The Second Amendment Foundation says the city of Seattle violated a state public records law for not releasing revenue data regarding the city’s gun violence tax, according to the lawsuit filed in a Washington court Wednesday.
The lawsuit centers on a request by Dave Workman, an editor of SAF’s online publication entitled TheGunMag.com, in April asking for documents regarding revenue generated by the tax in the first quarter.
The city estimated raking in $300,000 to $500,000 annually by taxing $25 on every gun sold and 2 cents on every bullet. However, SAF disputes those estimates and argues the city wanted to suppress gun and ammo sales in Seattle.
In response to the request, the city said it had “no responsive records,” the lawsuit says. About a month later, the city told Workman certain details regarding individual returns were not disclosable and that it had limited information since few taxpayers file quarterly.
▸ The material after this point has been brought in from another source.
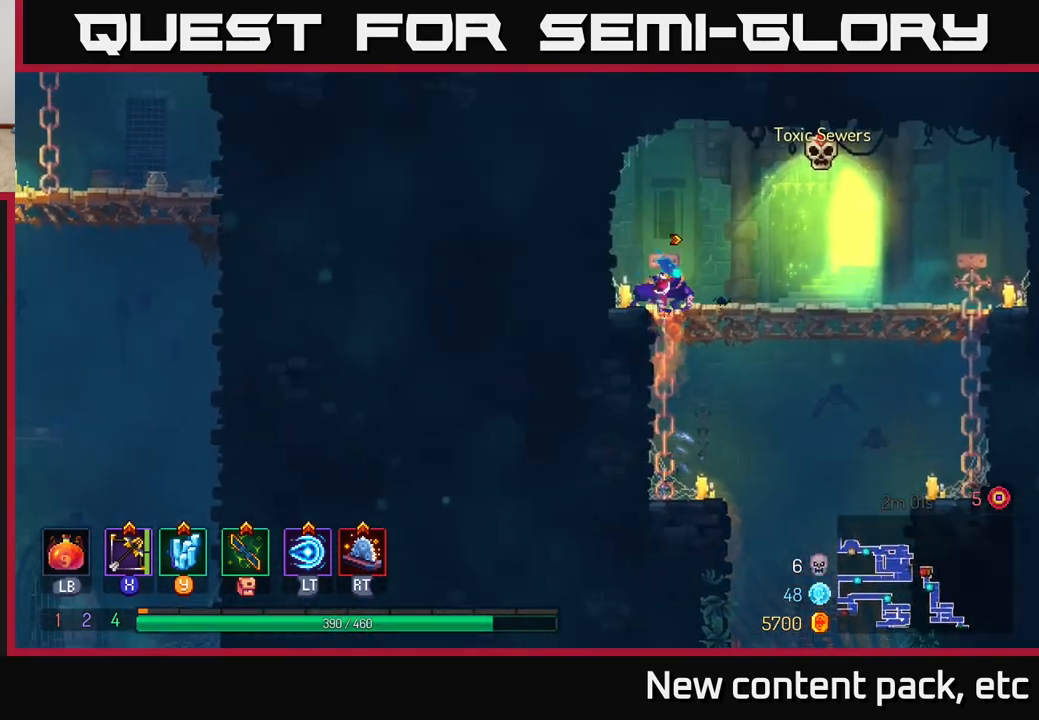
{"buttons": ["A"], "left_stick": "down", "right_stick": "center", "events": [[333, "A", "down"], [350, "left_stick", "down"], [383, "A", "up"], [433, "A", "down"]]}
The lawsuit says Workman filed follow up requests that excluded non-disclosable details, but those requests were denied as well.
“The public has a right to this information,” Workman said in a statement. “The citizens of Seattle and every gun owner in the state deserve to know whether the city’s revenue prediction was even remotely accurate, or way off base.”
The Seattle City Council approved the gun violence tax in August 2015 and it was implemented at the beginning of the year. Monies generated by the tax would be used to provide funding for studying gun violence and preventative efforts. Also, the law includes mandatory reporting of lost or stolen guns.
In December, a state court upheld the law after SAF alongside the National Rifle Association and National Shooting Sports Foundation filed a lawsuit challenging it. They argued the measure would hurt city gun dealers.